Late LymeSclerodermatous mimicICD-10 A69.22

Acrodermatitis chronica atrophicans

ACA; chronic atrophic acrodermatitis; Herxheimer disease

Acrodermatitis chronica atrophicans is the late-stage cutaneous manifestation of European Lyme borreliosis, caused predominantly by Borrelia afzelii. It develops months to years (median 5–10 years) after untreated or undiagnosed early Lyme disease, presenting on the extensor surfaces of distal limbs as initially erythematous-violaceous swelling that progresses to characteristic cigarette-paper atrophy with prominent underlying veins. Skin-oncology relevance is as a mimic of DLE, scleroderma, solar elastosis, lipodermatosclerosis and chronic venous insufficiency — frequently misdiagnosed as solar ageing in older patients in endemic regions.

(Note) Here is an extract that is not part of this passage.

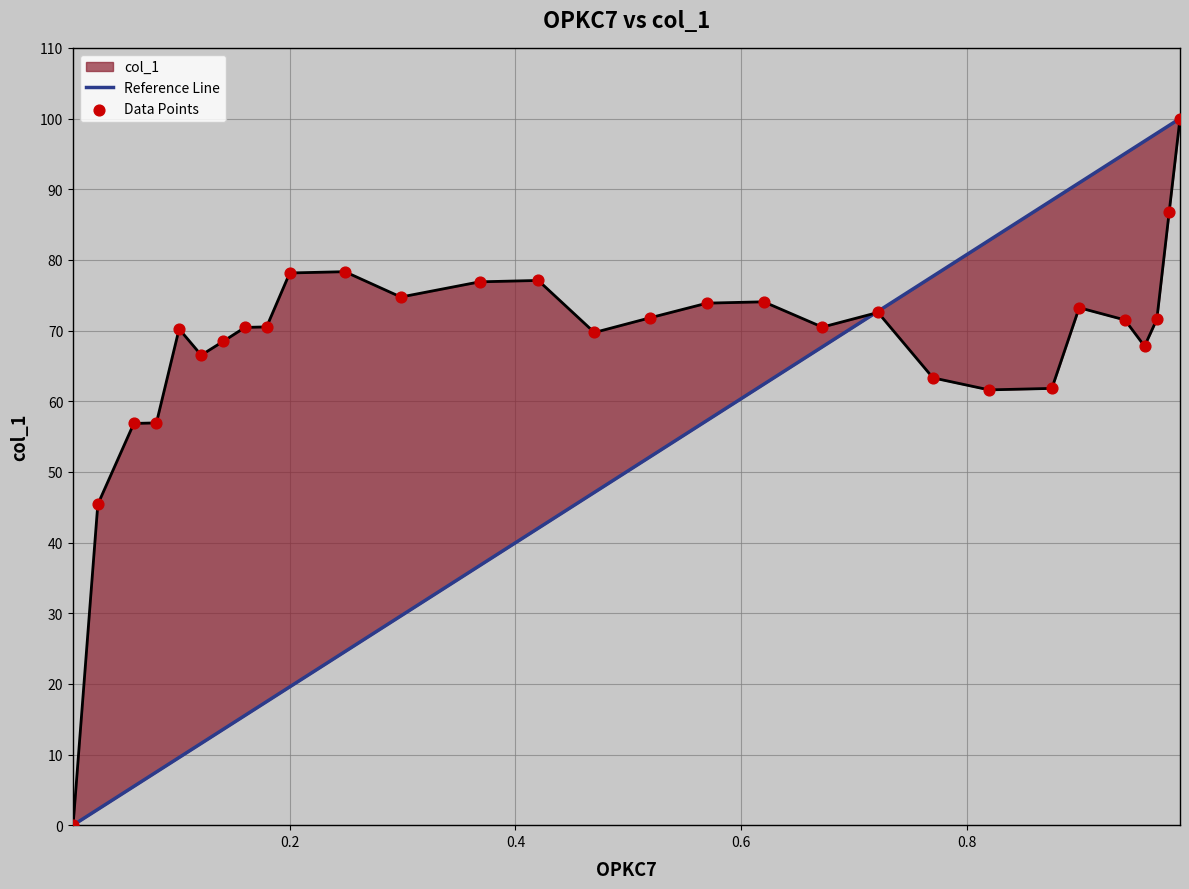

Between 0.4699 and 0.1604, which is larger?

0.1604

ACA is highly suggestive of Borrelia infection (specific serology positive); doxycycline / amoxicillin / ceftriaxone treatment halts progression but established atrophy is irreversible.

CurrentLast reviewed 15 May 2026
Clinical image of Acrodermatitis chronica atrophicans
Acrodermatitis chronica atrophicans. Image sourced from DermNet New Zealand. Used under CC BY-NC-ND 4.0. No endorsement implied.

Clinical features

  • Two phases:
    • Inflammatory / oedematous phase — initial unilateral or bilateral violaceous-red infiltrated swelling on the extensor surfaces of distal limbs (dorsa of hands, feet, knees, elbows). Lasts months to years.
    • Atrophic phase — progressive thinning with cigarette-paper texture; prominent underlying veins; loss of hair; sclerodermatous induration adjacent to joints ("fibrotic bands" / juxta-articular nodules).
  • Distribution — almost always limbs; rarely trunk or face.
  • Median age 50–70; female predominance.
  • Endemic UK / Northern European exposure.
  • Concurrent peripheral neuropathy in 60% — sensory in affected limb; consequence of regional Borrelia infection.

Diagnosis

  • Serology — Borrelia ELISA and Western blot are almost always strongly positive in ACA (in contrast to early EM where serology often negative); high-titre IgG with multiple bands.
  • Skin biopsy — perivascular and band-like lymphoplasmacellular infiltrate, telangiectasia, epidermal atrophy, dermal sclerosis in late phase.
  • Tissue PCR for Borrelia — variable yield; supportive when positive.
  • Tick exposure history may be remote (years earlier); ask about countryside / forest exposure.

Differential

  • Discoid lupus erythematosus — atrophic scarring plaques; photodistribution.
  • Scleroderma / morphea — sclerotic; less atrophic.
  • Lipodermatosclerosis — sclerotic; pretibial; venous insufficiency.
  • Chronic venous insufficiency — sclerotic, hyperpigmented; less atrophic.
  • Solar elastosis / actinic damage — diffuse photodistribution; less limb-specific.
  • Atrophie blanche / livedoid vasculopathy — porcelain-white scars after ulceration.

Management

  • Doxycycline 100 mg twice daily for 28 days (longer than for EM).
  • Alternatives — amoxicillin 1 g three times daily for 28 days, ceftriaxone 2 g IV daily for 28 days (preferred for severe / neurological disease).
  • Skin atrophy is irreversible — antibiotic treatment halts progression and treats associated peripheral neuropathy but does not reverse established cigarette-paper atrophy.
  • Counsel patients about expectations.
  • Photoprotection of atrophic skin.
  • Surveillance for late cardiac / neurological Lyme manifestations.

References

  1. Stanek G et al. Lyme borreliosis. Lancet; 2012.
  2. NICE NG95. Lyme disease. London: NICE; 2018 (last updated 17 October 2018).
  3. Asbrink E, Hovmark A. Comments on the course and classification of Lyme borreliosis. Scand J Infect Dis; 1991.